(Challenge) Copy each of the following records word for word.
* Start *
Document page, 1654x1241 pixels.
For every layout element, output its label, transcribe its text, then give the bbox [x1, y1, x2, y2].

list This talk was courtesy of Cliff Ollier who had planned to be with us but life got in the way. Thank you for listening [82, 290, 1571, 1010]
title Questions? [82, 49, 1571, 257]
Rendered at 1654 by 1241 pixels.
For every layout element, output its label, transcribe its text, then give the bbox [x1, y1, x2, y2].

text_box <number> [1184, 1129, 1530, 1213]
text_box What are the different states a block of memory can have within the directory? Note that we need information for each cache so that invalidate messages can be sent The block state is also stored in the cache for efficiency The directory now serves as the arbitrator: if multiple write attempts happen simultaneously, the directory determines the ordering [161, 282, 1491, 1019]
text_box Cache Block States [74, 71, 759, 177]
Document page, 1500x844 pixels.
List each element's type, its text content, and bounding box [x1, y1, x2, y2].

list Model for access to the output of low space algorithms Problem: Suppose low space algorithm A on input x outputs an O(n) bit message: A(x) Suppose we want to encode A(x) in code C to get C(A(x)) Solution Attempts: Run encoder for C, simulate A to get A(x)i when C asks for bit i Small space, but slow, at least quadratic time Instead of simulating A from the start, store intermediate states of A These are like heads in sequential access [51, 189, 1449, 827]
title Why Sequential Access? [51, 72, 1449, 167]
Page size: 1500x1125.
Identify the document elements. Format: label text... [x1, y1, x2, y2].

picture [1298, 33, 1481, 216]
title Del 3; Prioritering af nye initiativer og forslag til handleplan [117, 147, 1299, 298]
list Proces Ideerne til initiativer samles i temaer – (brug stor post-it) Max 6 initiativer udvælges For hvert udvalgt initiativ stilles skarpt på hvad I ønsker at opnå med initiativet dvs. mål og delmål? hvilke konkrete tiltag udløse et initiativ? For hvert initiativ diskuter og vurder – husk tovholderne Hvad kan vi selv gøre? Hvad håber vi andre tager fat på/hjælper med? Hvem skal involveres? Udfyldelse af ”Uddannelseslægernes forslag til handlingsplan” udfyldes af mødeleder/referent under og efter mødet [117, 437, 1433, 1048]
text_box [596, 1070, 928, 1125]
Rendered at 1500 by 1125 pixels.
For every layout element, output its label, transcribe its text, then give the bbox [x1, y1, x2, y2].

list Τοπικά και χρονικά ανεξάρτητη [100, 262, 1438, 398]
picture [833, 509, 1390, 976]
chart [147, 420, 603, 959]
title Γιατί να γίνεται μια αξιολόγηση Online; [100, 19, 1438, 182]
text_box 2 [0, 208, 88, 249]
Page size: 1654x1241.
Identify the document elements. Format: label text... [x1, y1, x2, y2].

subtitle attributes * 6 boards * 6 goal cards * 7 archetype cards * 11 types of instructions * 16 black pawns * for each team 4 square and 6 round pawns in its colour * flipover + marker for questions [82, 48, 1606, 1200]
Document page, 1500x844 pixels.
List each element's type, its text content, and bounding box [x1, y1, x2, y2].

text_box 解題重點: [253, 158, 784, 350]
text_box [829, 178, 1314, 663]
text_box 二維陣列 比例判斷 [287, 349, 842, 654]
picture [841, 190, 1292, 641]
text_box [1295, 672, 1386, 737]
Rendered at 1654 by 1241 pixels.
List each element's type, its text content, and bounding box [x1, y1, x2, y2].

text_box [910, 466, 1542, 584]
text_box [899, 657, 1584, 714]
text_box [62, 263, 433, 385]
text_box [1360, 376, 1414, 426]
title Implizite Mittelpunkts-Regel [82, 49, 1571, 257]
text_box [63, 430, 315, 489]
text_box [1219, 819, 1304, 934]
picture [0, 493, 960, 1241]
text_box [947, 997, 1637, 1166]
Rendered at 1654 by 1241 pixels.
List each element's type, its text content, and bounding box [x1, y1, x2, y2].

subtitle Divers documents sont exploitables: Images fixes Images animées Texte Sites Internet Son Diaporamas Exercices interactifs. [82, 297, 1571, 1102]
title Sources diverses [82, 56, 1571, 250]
* End *
(Correct output)
Document page, 1654x1241 pixels.
For every layout element, output its label, transcribe its text, then give the bbox [x1, y1, x2, y2].

list This talk was courtesy of Cliff Ollier who had planned to be with us but life got in the way. Thank you for listening [82, 290, 1571, 1010]
title Questions? [82, 49, 1571, 257]
Rendered at 1654 by 1241 pixels.
For every layout element, output its label, transcribe its text, then give the bbox [x1, y1, x2, y2].

text_box <number> [1184, 1129, 1530, 1213]
text_box What are the different states a block of memory can have within the directory? Note that we need information for each cache so that invalidate messages can be sent The block state is also stored in the cache for efficiency The directory now serves as the arbitrator: if multiple write attempts happen simultaneously, the directory determines the ordering [161, 282, 1491, 1019]
text_box Cache Block States [74, 71, 759, 177]
Document page, 1500x844 pixels.
List each element's type, its text content, and bounding box [x1, y1, x2, y2].

list Model for access to the output of low space algorithms Problem: Suppose low space algorithm A on input x outputs an O(n) bit message: A(x) Suppose we want to encode A(x) in code C to get C(A(x)) Solution Attempts: Run encoder for C, simulate A to get A(x)i when C asks for bit i Small space, but slow, at least quadratic time Instead of simulating A from the start, store intermediate states of A These are like heads in sequential access [51, 189, 1449, 827]
title Why Sequential Access? [51, 72, 1449, 167]
Page size: 1500x1125.
Identify the document elements. Format: label text... [x1, y1, x2, y2].

picture [1298, 33, 1481, 216]
title Del 3; Prioritering af nye initiativer og forslag til handleplan [117, 147, 1299, 298]
list Proces Ideerne til initiativer samles i temaer – (brug stor post-it) Max 6 initiativer udvælges For hvert udvalgt initiativ stilles skarpt på hvad I ønsker at opnå med initiativet dvs. mål og delmål? hvilke konkrete tiltag udløse et initiativ? For hvert initiativ diskuter og vurder – husk tovholderne Hvad kan vi selv gøre? Hvad håber vi andre tager fat på/hjælper med? Hvem skal involveres? Udfyldelse af ”Uddannelseslægernes forslag til handlingsplan” udfyldes af mødeleder/referent under og efter mødet [117, 437, 1433, 1048]
text_box [596, 1070, 928, 1125]
Rendered at 1500 by 1125 pixels.
For every layout element, output its label, transcribe its text, then give the bbox [x1, y1, x2, y2].

list Τοπικά και χρονικά ανεξάρτητη [100, 262, 1438, 398]
picture [833, 509, 1390, 976]
chart [147, 420, 603, 959]
title Γιατί να γίνεται μια αξιολόγηση Online; [100, 19, 1438, 182]
text_box 2 [0, 208, 88, 249]
Page size: 1654x1241.
Identify the document elements. Format: label text... [x1, y1, x2, y2].

subtitle attributes * 6 boards * 6 goal cards * 7 archetype cards * 11 types of instructions * 16 black pawns * for each team 4 square and 6 round pawns in its colour * flipover + marker for questions [82, 48, 1606, 1200]
Document page, 1500x844 pixels.
List each element's type, its text content, and bounding box [x1, y1, x2, y2].

text_box 解題重點: [253, 158, 784, 350]
text_box [829, 178, 1314, 663]
text_box 二維陣列 比例判斷 [287, 349, 842, 654]
picture [841, 190, 1292, 641]
text_box [1295, 672, 1386, 737]
Rendered at 1654 by 1241 pixels.
List each element's type, its text content, and bounding box [x1, y1, x2, y2].

text_box [910, 466, 1542, 584]
text_box [899, 657, 1584, 714]
text_box [62, 263, 433, 385]
text_box [1360, 376, 1414, 426]
title Implizite Mittelpunkts-Regel [82, 49, 1571, 257]
text_box [63, 430, 315, 489]
text_box [1219, 819, 1304, 934]
picture [0, 493, 960, 1241]
text_box [947, 997, 1637, 1166]
Rendered at 1654 by 1241 pixels.
List each element's type, its text content, and bounding box [x1, y1, x2, y2].

subtitle Divers documents sont exploitables: Images fixes Images animées Texte Sites Internet Son Diaporamas Exercices interactifs. [82, 297, 1571, 1102]
title Sources diverses [82, 56, 1571, 250]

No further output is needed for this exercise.